As the new campaign for the Boots No7 Protect and Perfect Advanced serum gets underway, Elizabeth Fagan marketing director, health and beauty international and brands, at Boots says that "innovation is in the DNA" of the organisation.
In a move reminiscent of Dove’s ‘Campaign for real beauty’, Boots’ campaign uses eight real women and removes all mirrors from their lives for a full month, in order to demonstrate visible changes to their skin.
The new beauty serum itself had been in development for a few years, but when Fagan and her team saw the results coming through from the clinical and user tests, they knew they had "a product that really merited being showcased".

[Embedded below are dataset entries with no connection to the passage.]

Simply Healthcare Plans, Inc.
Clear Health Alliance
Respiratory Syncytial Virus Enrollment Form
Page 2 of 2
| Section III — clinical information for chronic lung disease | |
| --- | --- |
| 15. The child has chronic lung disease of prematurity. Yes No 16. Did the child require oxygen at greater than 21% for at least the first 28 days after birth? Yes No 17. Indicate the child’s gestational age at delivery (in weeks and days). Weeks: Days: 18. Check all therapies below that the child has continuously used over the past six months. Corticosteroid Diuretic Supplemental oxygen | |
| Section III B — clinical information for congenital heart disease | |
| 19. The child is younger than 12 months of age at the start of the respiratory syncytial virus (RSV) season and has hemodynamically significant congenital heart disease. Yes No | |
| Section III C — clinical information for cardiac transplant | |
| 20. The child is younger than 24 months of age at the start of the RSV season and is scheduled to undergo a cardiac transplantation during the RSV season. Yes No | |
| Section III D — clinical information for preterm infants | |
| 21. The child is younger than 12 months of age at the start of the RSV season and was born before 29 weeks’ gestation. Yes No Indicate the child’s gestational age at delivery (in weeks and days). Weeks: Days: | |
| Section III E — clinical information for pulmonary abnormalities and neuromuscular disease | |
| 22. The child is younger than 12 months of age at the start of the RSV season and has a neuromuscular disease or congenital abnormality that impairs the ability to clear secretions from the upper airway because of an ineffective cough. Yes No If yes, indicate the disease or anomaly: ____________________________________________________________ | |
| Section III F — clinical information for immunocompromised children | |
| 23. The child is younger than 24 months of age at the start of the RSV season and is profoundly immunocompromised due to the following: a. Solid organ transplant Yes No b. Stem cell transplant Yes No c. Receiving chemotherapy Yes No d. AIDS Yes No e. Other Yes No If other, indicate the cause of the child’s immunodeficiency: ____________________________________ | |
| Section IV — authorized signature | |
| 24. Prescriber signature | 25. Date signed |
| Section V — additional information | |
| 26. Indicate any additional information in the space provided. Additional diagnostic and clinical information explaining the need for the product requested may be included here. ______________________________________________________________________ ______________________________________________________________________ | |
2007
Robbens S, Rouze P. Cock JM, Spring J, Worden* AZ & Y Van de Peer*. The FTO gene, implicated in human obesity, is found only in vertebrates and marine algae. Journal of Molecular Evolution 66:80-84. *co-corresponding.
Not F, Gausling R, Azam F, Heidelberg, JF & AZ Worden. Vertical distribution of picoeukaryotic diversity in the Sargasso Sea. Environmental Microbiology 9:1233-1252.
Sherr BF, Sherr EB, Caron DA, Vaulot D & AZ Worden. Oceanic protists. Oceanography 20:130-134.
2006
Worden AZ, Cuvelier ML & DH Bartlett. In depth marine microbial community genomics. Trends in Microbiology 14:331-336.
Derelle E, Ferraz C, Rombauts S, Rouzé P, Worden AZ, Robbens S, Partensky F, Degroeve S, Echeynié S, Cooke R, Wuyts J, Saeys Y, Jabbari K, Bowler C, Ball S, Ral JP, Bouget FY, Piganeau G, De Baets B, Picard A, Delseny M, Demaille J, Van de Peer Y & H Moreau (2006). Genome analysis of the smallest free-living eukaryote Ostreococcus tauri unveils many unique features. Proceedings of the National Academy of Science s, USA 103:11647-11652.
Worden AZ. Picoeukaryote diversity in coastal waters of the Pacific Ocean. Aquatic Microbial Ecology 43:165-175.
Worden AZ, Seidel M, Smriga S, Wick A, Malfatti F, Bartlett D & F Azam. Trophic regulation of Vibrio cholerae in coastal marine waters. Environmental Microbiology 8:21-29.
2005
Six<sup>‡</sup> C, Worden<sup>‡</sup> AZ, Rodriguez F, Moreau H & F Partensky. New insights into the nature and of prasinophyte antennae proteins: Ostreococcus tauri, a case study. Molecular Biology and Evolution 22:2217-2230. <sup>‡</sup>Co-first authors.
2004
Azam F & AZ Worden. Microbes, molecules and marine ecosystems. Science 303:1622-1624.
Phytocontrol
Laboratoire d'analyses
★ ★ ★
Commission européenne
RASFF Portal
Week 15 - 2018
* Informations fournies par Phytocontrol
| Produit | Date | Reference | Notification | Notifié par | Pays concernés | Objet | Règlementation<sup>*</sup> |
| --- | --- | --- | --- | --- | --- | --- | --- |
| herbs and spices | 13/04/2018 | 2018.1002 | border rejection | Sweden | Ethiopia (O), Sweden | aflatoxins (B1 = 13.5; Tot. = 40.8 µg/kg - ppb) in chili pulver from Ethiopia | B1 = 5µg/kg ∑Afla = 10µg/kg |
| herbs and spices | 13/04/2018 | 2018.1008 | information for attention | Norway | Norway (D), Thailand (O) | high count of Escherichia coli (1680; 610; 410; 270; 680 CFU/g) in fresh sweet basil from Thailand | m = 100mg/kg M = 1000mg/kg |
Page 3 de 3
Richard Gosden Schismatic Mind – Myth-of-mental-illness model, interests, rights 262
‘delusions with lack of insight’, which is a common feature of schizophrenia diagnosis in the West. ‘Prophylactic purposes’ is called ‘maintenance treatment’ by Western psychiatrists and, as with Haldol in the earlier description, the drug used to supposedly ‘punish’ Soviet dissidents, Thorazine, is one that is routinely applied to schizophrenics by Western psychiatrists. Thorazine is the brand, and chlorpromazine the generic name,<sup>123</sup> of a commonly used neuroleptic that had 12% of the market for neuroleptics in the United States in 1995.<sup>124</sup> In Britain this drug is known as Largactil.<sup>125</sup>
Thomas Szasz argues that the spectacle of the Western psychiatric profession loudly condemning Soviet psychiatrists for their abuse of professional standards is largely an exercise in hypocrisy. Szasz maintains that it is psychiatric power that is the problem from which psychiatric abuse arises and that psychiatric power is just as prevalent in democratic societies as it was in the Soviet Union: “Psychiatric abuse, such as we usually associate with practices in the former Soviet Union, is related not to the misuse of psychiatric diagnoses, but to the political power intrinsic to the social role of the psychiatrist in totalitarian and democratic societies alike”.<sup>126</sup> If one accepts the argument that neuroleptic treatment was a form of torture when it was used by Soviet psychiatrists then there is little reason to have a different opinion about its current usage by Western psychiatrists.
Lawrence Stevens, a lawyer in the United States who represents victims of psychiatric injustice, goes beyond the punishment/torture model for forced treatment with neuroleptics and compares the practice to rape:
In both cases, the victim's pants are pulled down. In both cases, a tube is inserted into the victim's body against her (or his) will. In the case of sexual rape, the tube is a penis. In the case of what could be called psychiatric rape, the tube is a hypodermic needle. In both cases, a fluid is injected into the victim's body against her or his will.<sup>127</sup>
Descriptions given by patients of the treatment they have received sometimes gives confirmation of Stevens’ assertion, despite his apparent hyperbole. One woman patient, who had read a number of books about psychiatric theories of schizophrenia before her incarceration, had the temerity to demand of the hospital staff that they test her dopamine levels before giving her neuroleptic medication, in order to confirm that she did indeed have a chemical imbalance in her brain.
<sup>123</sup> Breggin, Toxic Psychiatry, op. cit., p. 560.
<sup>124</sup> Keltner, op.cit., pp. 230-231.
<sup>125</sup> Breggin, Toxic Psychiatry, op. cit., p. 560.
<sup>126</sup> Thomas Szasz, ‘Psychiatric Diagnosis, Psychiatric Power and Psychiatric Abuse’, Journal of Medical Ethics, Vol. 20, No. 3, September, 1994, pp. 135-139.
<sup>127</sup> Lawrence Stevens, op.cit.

However, making people take mirrors out of their lives for an entire month isn’t easy. Boots had to provide chaperones to help the women , either by putting on their make-up or just making sure they wouldn’t get too tempted to sneak a look in a mirror while out and about.
For Fagan, the extra work that went into looking after the women in the ad more than paid off: "The reason we could do it is because we knew the clinical results could speak for themselves, and we wanted to share how this product makes them feel. We were surprised by the impact it had on them".
Surprise is an emotion Boots is familiar with when it comes to the No7 serum, after people queued up outside stores in 2007 to buy the highly sought-after product, when Horizon declared the cream a real winner in the anti-ageing market.
Fagin made sure Boots did not run out of the serum this time: "We don’t want to disappoint women and have worked really hard to step up our manufacturing to cope with demand and make sure we stay in stock."
But for many, age is simply a concept, and the No7 brand does not show its 78 years. Boots manages to keep the brand timeless by "being absolutely in tune with customers’ lives and what is important to them, by giving them breakthrough products and delivering it in a way that is confident and inspirational".
"Innovation is the DNA of Boots as an organisation," Fagan says.